The University of Maine’s commitment to affordability, strategic investments in signature strengths and aggressive marketing have paid off. With a record number of qualified applications for fall 2016, UMaine will begin notifying most students who have applied and not yet been accepted that they have the option to be wait-listed for admission consideration.
“The interest in UMaine among prospective students is truly exciting and speaks to the value of the University of Maine and Maine itself. Our commitment to providing a high-quality education at an affordable price resonates with students and families,” says University of Maine President Susan J. Hunter.
The projected incoming class of 2,150 students is the right size for UMaine, allowing the university to grow its enrollment while maintaining quality. With well over 14,000 qualified applications, UMaine is in a position to be more selective about its entering class.

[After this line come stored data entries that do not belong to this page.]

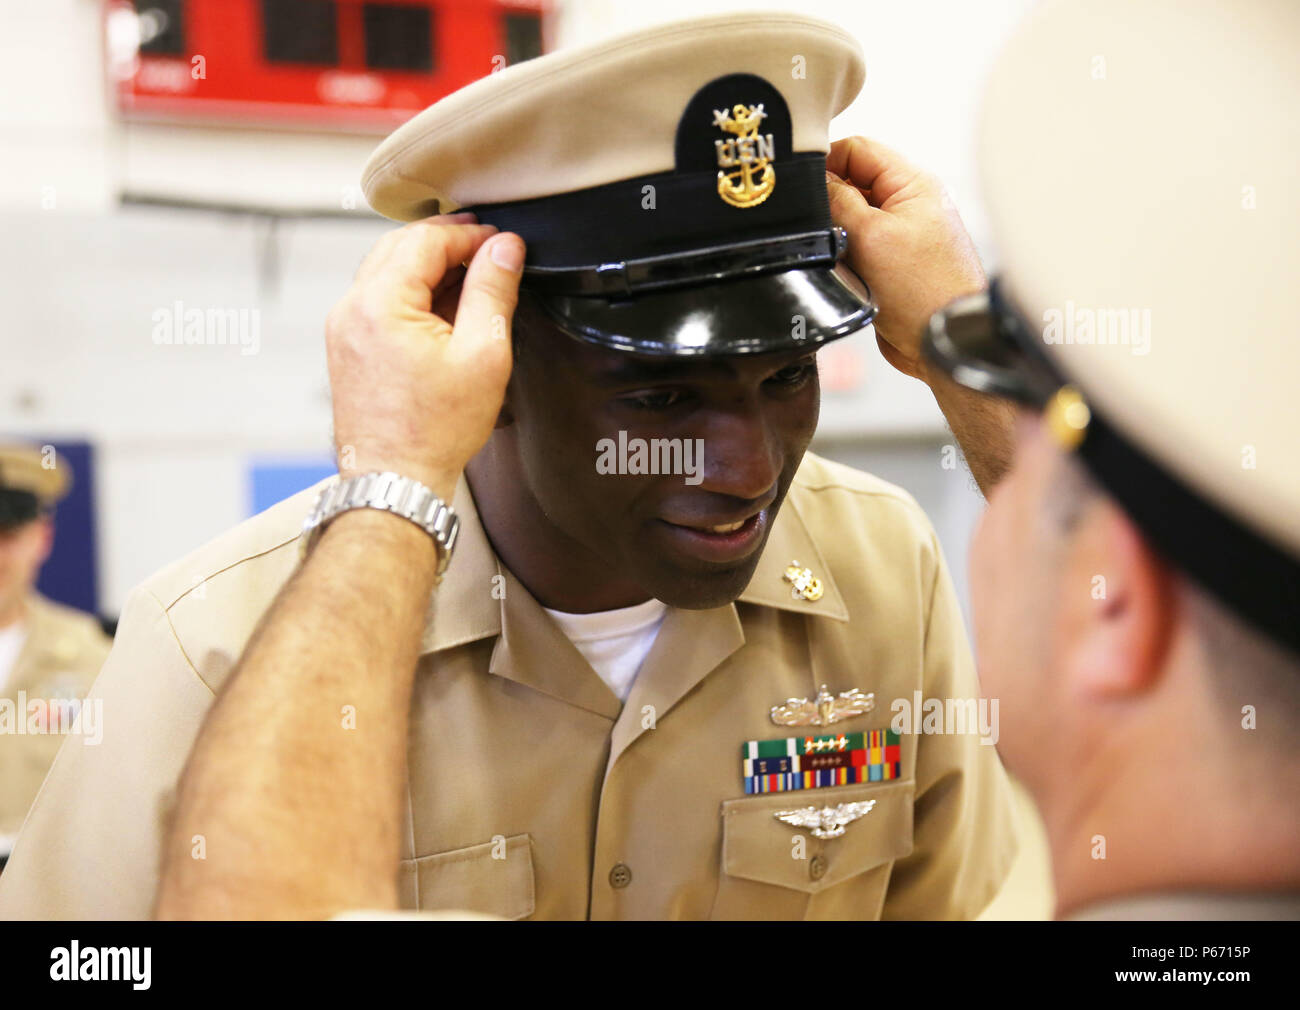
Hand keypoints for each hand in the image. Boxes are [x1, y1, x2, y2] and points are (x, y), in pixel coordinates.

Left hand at [324, 213, 523, 501]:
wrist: (395, 480)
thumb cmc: (436, 430)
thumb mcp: (482, 354)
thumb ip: (492, 292)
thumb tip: (504, 248)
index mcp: (380, 302)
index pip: (426, 240)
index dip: (470, 234)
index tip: (502, 242)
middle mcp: (351, 307)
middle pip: (399, 246)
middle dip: (446, 241)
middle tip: (488, 249)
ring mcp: (343, 327)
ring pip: (385, 270)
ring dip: (426, 264)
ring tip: (470, 277)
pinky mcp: (345, 346)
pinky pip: (377, 299)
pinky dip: (409, 290)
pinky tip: (442, 308)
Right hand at [826, 136, 985, 382]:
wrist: (943, 344)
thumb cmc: (924, 292)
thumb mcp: (871, 236)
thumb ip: (839, 201)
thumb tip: (815, 180)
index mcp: (913, 185)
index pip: (859, 149)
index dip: (826, 161)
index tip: (801, 184)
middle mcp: (908, 205)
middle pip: (852, 183)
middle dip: (829, 203)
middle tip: (819, 226)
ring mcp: (899, 235)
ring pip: (849, 219)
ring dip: (836, 235)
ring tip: (839, 256)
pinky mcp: (889, 264)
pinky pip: (855, 248)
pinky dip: (843, 258)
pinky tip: (844, 273)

As part of the One University initiative, UMaine will collaborate with the other University of Maine System campuses so that every qualified Maine student will be able to pursue his or her education at a state public university.
Applicants opting for UMaine wait list status — the first in the recent history of the state’s flagship university — will learn whether they have been accepted by May 6. If UMaine is unable to offer admittance for the fall, wait-listed students will be guaranteed admission at the University of Maine at Augusta, University of Maine at Fort Kent, University of Maine at Machias, University of Maine at Presque Isle and the University of Southern Maine.
“The strong interest in UMaine has resulted in a highly competitive applicant pool,” says Jeffrey Hecker, UMaine executive vice president and provost who oversees enrollment management. “We’re attracting students from throughout New England who are interested in the educational experience associated with a nationally ranked research university. Our location in one of the most attractive states in the country and our competitive tuition are also draws for out-of-state students.”
Maine’s public universities have sustained a five-year tuition freeze for Maine residents to improve the affordability of public higher education. The College Board recently recognized Maine as the only state in the country to lower the real cost of in-state, four-year public higher education. The inflation-adjusted cost of public university tuition and fees declined in Maine by 2 percent over the last five years. Nationally, tuition and fees at public universities increased by 13 percent during the same period. At its March meeting, the University of Maine System Board of Trustees voted to extend the tuition freeze for a sixth year.